Erik Cernak came into the organization as part of the Ben Bishop trade in February 2017, and was a second-round pick in 2015 by the Los Angeles Kings. Last summer, Cernak was a relative unknown to both Tampa Bay Lightning and Syracuse Crunch fans. Despite his question mark status, his junior career with the Erie Otters of the OHL, where he was a steady stay-at-home defenseman, was exciting enough to land him at #25 on our countdown in 2017.
Now with one full professional season under his belt, the 6’3, 221-pound defenseman has shot up our countdown to #11. Both readers and writers clearly see value in him, as both groups had him ranked much higher than he was last summer. Justin, who helped cover Syracuse this past season, had him ranked as high as 7; I had Cernak at 12. Clearly, the Slovakian has made a positive impression on us all.

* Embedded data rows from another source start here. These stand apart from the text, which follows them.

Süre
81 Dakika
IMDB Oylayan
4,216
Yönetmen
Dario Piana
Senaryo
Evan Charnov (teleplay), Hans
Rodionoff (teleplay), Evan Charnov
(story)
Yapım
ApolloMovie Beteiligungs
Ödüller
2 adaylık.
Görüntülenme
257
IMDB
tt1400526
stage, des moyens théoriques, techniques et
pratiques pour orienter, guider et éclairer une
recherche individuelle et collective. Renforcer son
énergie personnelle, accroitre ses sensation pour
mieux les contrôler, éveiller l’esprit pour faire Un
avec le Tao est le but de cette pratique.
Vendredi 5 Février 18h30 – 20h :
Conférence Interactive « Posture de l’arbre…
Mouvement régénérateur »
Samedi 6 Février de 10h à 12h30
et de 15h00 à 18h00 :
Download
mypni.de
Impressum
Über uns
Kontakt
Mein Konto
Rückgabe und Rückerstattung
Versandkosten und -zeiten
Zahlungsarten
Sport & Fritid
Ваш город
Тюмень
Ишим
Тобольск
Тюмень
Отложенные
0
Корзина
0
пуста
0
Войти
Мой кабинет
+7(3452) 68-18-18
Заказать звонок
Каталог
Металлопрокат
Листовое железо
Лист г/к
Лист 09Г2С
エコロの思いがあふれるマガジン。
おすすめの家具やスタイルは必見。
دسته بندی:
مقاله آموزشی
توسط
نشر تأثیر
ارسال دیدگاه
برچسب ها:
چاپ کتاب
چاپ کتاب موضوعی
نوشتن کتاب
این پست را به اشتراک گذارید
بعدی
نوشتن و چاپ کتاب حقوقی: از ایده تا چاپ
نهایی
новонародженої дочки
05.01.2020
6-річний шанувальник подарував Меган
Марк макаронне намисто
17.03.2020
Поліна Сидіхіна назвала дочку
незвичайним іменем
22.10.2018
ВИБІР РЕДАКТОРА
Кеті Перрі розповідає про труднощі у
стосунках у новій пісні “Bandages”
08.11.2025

Cernak spent much of the season paired with Dominik Masin. Masin’s steady presence and quiet, solid season clearly made an impression on Cernak, and the partnership probably helped him make the leap from juniors to the professional leagues. Honestly, it was rather hard to tell if Cernak had any trouble at all adjusting. Not known for his scoring, he potted his first professional goal in just his 4th game with the Crunch. On October 14th, he scored against the Utica Comets, something he would describe in his post-game interview as a “great moment” for himself. He would add another goal just two games later.

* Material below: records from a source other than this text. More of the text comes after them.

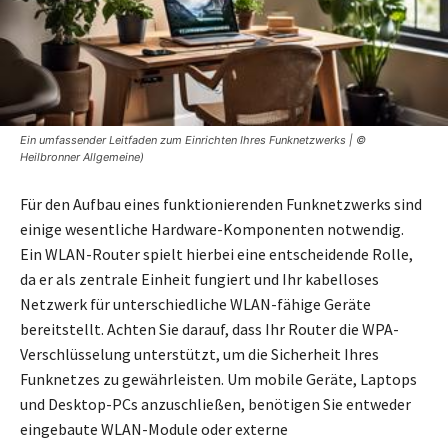
Ein umfassender Leitfaden zum Einrichten Ihres Funknetzwerks | ©
Heilbronner Allgemeine)
Für den Aufbau eines funktionierenden Funknetzwerks sind
einige wesentliche Hardware-Komponenten notwendig.
Ein WLAN-Router spielt hierbei eine entscheidende Rolle,
da er als zentrale Einheit fungiert und Ihr kabelloses
Netzwerk für unterschiedliche WLAN-fähige Geräte
bereitstellt. Achten Sie darauf, dass Ihr Router die WPA-
Verschlüsselung unterstützt, um die Sicherheit Ihres
Funknetzes zu gewährleisten. Um mobile Geräte, Laptops
und Desktop-PCs anzuschließen, benötigen Sie entweder
eingebaute WLAN-Module oder externe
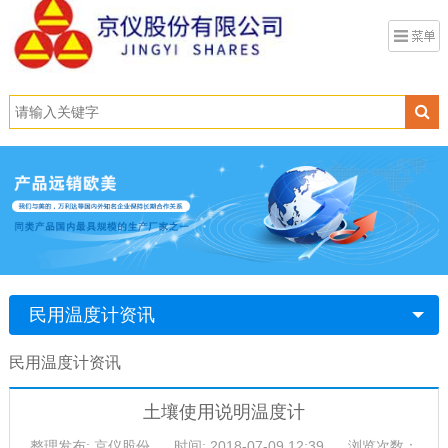
民用温度计资讯
民用温度计资讯
土壤使用说明温度计
整理发布: 京仪股份
时间: 2018-07-09 12:39
浏览次数：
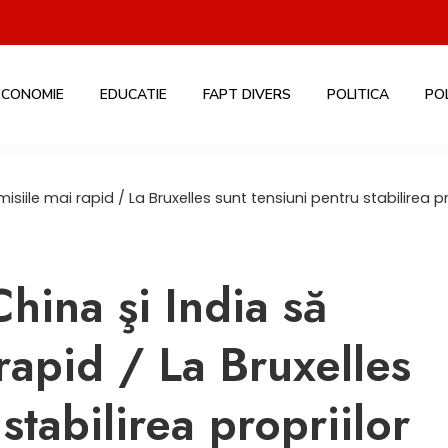
ECONOMIE
EDUCATIE
FAPT DIVERS
POLITICA
PO
iile mai rapid / La Bruxelles sunt tensiuni pentru stabilirea pr
ina şi India să
rapid / La Bruxelles
stabilirea propriilor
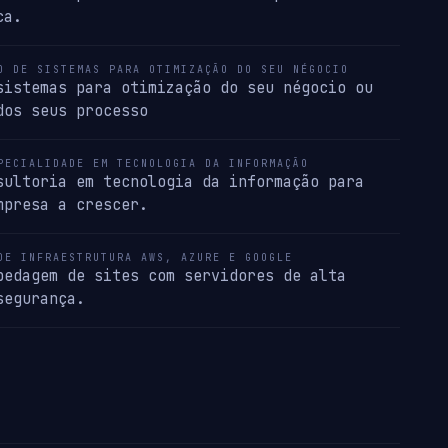
ca.
O DE SISTEMAS PARA OTIMIZAÇÃO DO SEU NÉGOCIO
sistemas para otimização do seu négocio ou
dos seus processo
PECIALIDADE EM TECNOLOGIA DA INFORMAÇÃO
sultoria em tecnologia da informação para
mpresa a crescer.
DE INFRAESTRUTURA AWS, AZURE E GOOGLE
pedagem de sites com servidores de alta
segurança.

Cernak talked often throughout the season about playing hard and battling. Indeed, those two things are what he became known for within the organization. In a December interview with Syracuse.com, Cernak discussed what was on his mind during play:
‘I think I was always like that, trying to hit people. That’s always best, when you can hit a guy, take the puck and all this stuff. Our head coach (Ben Groulx) told me I have to play physical. That’s why I have always in my head I have to play physical.’
About a week after that interview, Cernak reached another career milestone: his first professional fight. In reaction to a physical play that took out then-Crunch goalie Louis Domingue, Cernak duked it out for a short period with Zack MacEwen. Cernak didn’t exactly get the best of MacEwen, but the defense of his goalie and teammates was surely appreciated.

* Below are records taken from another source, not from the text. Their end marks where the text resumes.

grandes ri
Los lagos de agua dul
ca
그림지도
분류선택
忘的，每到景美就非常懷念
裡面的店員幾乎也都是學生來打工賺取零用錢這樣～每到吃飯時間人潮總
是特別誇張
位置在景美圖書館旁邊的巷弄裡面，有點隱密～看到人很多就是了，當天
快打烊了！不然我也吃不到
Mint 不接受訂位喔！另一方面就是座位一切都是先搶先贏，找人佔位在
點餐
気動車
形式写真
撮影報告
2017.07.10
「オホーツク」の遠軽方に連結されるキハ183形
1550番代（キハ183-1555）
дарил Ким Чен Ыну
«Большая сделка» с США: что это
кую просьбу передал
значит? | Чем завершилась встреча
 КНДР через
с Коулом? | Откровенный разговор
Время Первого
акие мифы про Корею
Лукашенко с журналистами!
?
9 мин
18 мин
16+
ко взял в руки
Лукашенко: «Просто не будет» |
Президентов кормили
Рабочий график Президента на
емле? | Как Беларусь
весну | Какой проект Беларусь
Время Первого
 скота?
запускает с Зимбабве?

Thankfully for the Crunch, Cernak didn’t often make a habit of extending his physical play all the way to fighting. In fact, other than one other heated game towards the end of the season where he totaled 17 PIM, Cernak usually didn’t amass more than four penalty minutes a game (if he got any at all). Syracuse, very young and very inexperienced, needed all the minutes they could squeeze out of their budding defender. Sadly, the AHL doesn’t track time on ice, but the eye test showed that Cernak was on the ice more often than not.
Part of Cernak’s quick adjustment to the AHL may have been due his time spent in Hockey Club Kosice, a team in an adult league in Slovakia. Cernak was still a teenager when the played in 56 games for Kosice, located in Cernak’s hometown, between 2013 and 2015. Cernak credited his time with that team with molding his playing style:
‘In this time I started using my size, started playing physical. They didn’t like it, but they say nothing because I was big. In Slovakia, we don’t have a lot of fights there. But I’m never scared from other guys. I don’t care who is this guy, but I try to hit him.’
Cernak will be with the Crunch this upcoming season. Syracuse’s blue line will be young again, with rookies Cal Foote and Oleg Sosunov joining veterans Cameron Gaunce and Hubert Labrie, and youngsters Masin, Ben Thomas, and Matthew Spencer. As he is trusted with more and more responsibility, continuing to making solid defensive decisions within his physical game will be key to his continued development.